Por el pequeño espacio que le permitía vislumbrar la habitación, Mere observó que John únicamente llevaba puestos los pantalones, como si se acabara de refrescar, y sostenía su vaporosa camisa en la mano. La luz resaltaba los músculos de su espalda, esos mismos que ella había acariciado y aferrado la pasada noche. Su mente sabía que estaban conversando de algo que ella no quería conocer. Lo intuía por la frase que acababa de escuchar, por la mención a la pantomima. En ese mismo momento rogó para que no se refirieran a ella, que estuvieran hablando de cualquier otra cosa, pero, por favor, no de ella.

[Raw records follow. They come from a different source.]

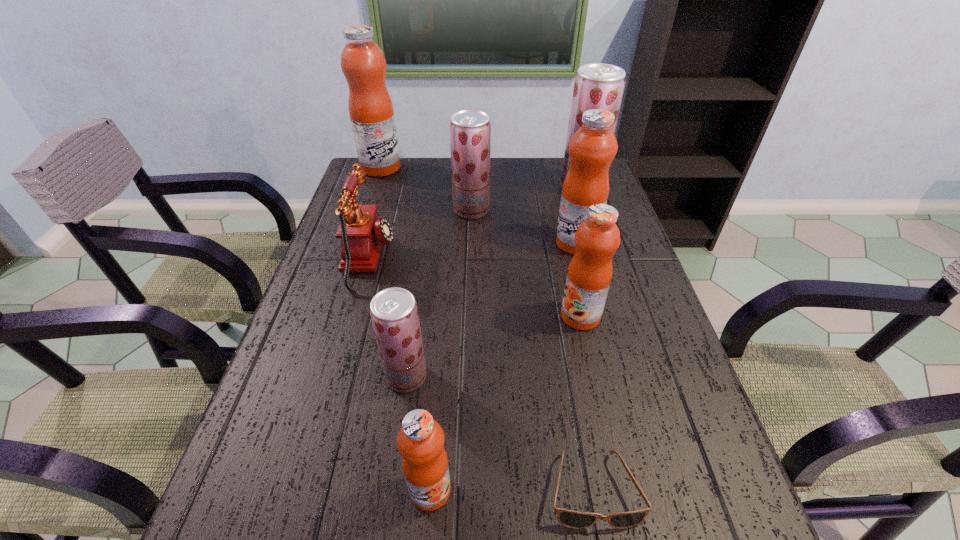
The image size is (960, 540). I want to click on vacant area situated on the front label of the third farthest orange fruit juice, so click(x=451, y=316).

At what (x,y) coordinates should I click in order to perform the action: click on free location located on the front label of the third farthest orange fruit juice. Please return your answer as a coordinate pair (x, y). The image size is (960, 540). Looking at the image, I should click on (523, 316).

Where is `free space located on the front label of the third farthest orange fruit juice`? The image size is (960, 540). free space located on the front label of the third farthest orange fruit juice is located at coordinates (472, 316).

Identify the location of free point located 0.180m on the dial of the telephone. The width and height of the screenshot is (960, 540). (460, 259).

You are a GUI agent. You are given a task and a screenshot of the screen. Output one action in this format:
    pyautogui.click(x=<x>, y=<y>)
    Task: Click on the vacant space located on the back of the smallest strawberry fruit juice
    This screenshot has height=540, width=960.
    Given the screenshot: What is the action you would take?
    pyautogui.click(x=420, y=276)

The height and width of the screenshot is (540, 960). I want to click on fruit juice positioned at the left edge, so click(x=363, y=64).

Find the location of `telephone that is positioned at the left edge`. telephone that is positioned at the left edge is located at coordinates (362, 233).

The width and height of the screenshot is (960, 540). In order to click on sunglasses present at the right edge in this screenshot , I will do `click(573, 519)`.

Find the location of a particular element. This screenshot has height=540, width=960. object situated at the far left corner is located at coordinates (363, 64).

Identify the location of object that is positioned at the far right corner. (597, 85).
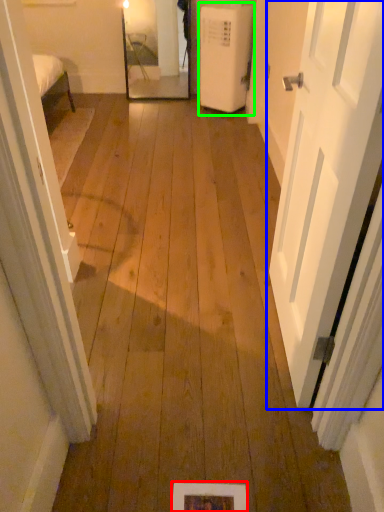
Question: Which object is positioned closest to picture frame (highlighted by a red box)? Select from door (highlighted by a blue box) and air conditioner (highlighted by a green box).

Choices:
 (A) door
 (B) air conditioner

Answer: (A)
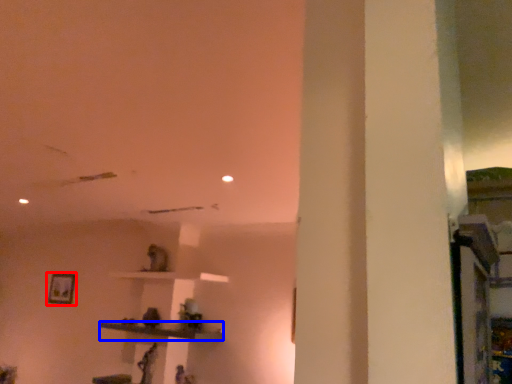
Question: Among these objects, which one is farthest to the camera, picture frame (highlighted by a red box) or furniture (highlighted by a blue box)?

Choices:
 (A) picture frame
 (B) furniture

Answer: (A)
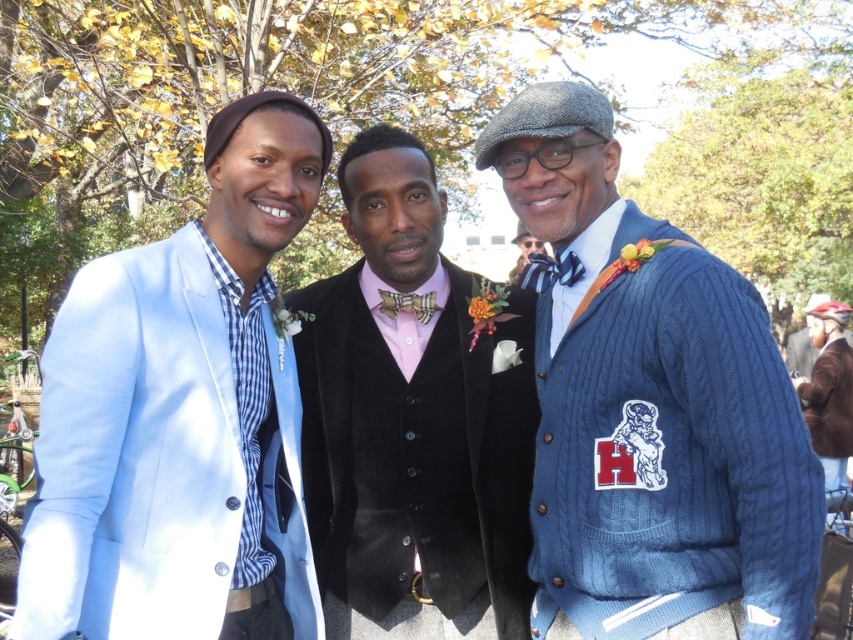
Between pink velvet vest at center and cable knit sweater at center, which one is positioned lower?

pink velvet vest at center

Measure the distance between pink velvet vest at center and cable knit sweater at center.

13.10 meters

Does point (431, 589) come in front of point (543, 243)?

Yes, point (431, 589) is in front of point (543, 243).

The image size is (853, 640). Identify the location of pink velvet vest at center. (412, 420).

Between checkered fabric tie at center and cable knit sweater at center, which one has more height?

Standing taller between the two is cable knit sweater at center.

Is checkered fabric tie at center below cable knit sweater at center?

Correct, checkered fabric tie at center is located below cable knit sweater at center.

This screenshot has height=640, width=853. Describe the element at coordinates (550, 269) in the screenshot. I see `checkered fabric tie at center` at that location.

Image resolution: width=853 pixels, height=640 pixels. In order to click on checkered fabric tie at center in this screenshot , I will do `click(550, 269)`.

Can you confirm if cable knit sweater at right is taller than pink velvet vest at center?

In fact, cable knit sweater at right may be shorter than pink velvet vest at center.

Who is higher up, cable knit sweater at right or pink velvet vest at center?

Positioned higher is cable knit sweater at right.

The image size is (853, 640). I want to click on cable knit sweater at right, so click(650, 410).

The image size is (853, 640). I want to click on cable knit sweater at right, so click(x=650, y=410).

¿Crees que no lo sé, que lo que ocurrió anoche se me fue de las manos? ¡Maldita sea! con un furioso gesto John lanzó la camisa al suelo y se pasó ambas manos por el espeso cabello, desordenándolo. ¿Qué diablos queríais que hiciera? ¿que permitiera que se sintiera no deseada, un desecho al que nadie quiere ni querrá jamás porque da más problemas que los que cualquiera quiere manejar? No me vengáis con esas porque, además, sois perfectamente conscientes de que...

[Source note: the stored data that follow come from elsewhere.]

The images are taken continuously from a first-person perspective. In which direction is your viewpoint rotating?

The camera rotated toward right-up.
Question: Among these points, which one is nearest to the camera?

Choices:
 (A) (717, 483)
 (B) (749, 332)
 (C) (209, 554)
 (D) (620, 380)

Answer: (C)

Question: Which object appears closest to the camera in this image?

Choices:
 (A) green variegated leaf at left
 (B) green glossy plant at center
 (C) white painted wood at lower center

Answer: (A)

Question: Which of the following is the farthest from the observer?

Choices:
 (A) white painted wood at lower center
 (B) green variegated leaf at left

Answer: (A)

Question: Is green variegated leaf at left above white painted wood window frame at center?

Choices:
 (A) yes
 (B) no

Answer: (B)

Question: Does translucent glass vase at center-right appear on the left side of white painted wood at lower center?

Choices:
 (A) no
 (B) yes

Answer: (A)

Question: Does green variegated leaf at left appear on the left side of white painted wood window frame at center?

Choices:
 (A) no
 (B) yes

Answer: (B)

Su mente, simplemente, fue incapaz de asimilar el resto de sus palabras, como si una barrera se hubiera erigido contra su voluntad para defenderla, para mantenerla sana. Pero por mucho que no quisiera escuchar más, ya había oído lo suficiente. No deseada... El sentimiento de vergüenza, de humillación, fue tal que por un momento sintió que se iba a desmayar, ella que raras veces caía enferma. Por favor, por favor, que lo de anoche haya sido un dulce sueño, un hermoso sueño ocurrido únicamente en mi mente. Podía repetirlo hasta la saciedad, pero sabía que era real, que la había visto desnuda, que él mismo la había desnudado y observado tal cual nació. Dios mío, desnuda... y rellena. Tenía gracia, pero ni tan siquiera se había dado cuenta de que las lágrimas corrían por sus mejillas. Se sentía insensible, como si fuera un sueño y ella observara desde una lejana esquina.
Lentamente se alejó de la puerta, sin ruidos, ni sobresaltos ni recriminaciones. Se sentía muerta.
No le costó demasiado refugiarse en su habitación, pero era chocante, no recordaba haber caminado los pasos necesarios hasta llegar a ella. Para cuando se dio cuenta estaba en sus aposentos y notaba que lo que hasta ese momento había definido como vergüenza y angustia se estaba transformando a marchas forzadas en ira, una ira tan profunda que le quemaba el pecho. Y quizá también en asco por las cosas que habían hecho hacía poco en ese mismo habitáculo, que ella había creído nacidas del amor y que él había fingido haciéndole creer que sentía lo mismo. No deseada...
Lo odiaba. Con lentitud, encogida y acurrucada, sentada en el suelo con la espalda contra la puerta de su alcoba, comenzó a rememorar las frases que había escuchado. Distraerla ¿de qué? ¿Controlarla? Solo una maldita cosa se le ocurría y era la reunión convocada por el Club del Crimen. Pues bien, si creían que la iban a desviar con sus maquinaciones, habían errado a fondo. John se podía olvidar de tener una prometida complaciente. Es más, lo que iba a encontrar era a una versión femenina de Lucifer, pequeña y endemoniada, a la que, por supuesto, no iba a poner una zarpa encima. Estaba más decidida que nunca a resolver el misterio de la muerte de Abrahams e iba a lograr que sintiera en sus propias carnes la sensación de no poderla manejar. Quizá así rompiera el compromiso. Lo que Mere tenía claro es que no le iba a facilitar la tarea al sinvergüenza ese. Eso sin olvidar a sus queridos hermanos, por supuesto.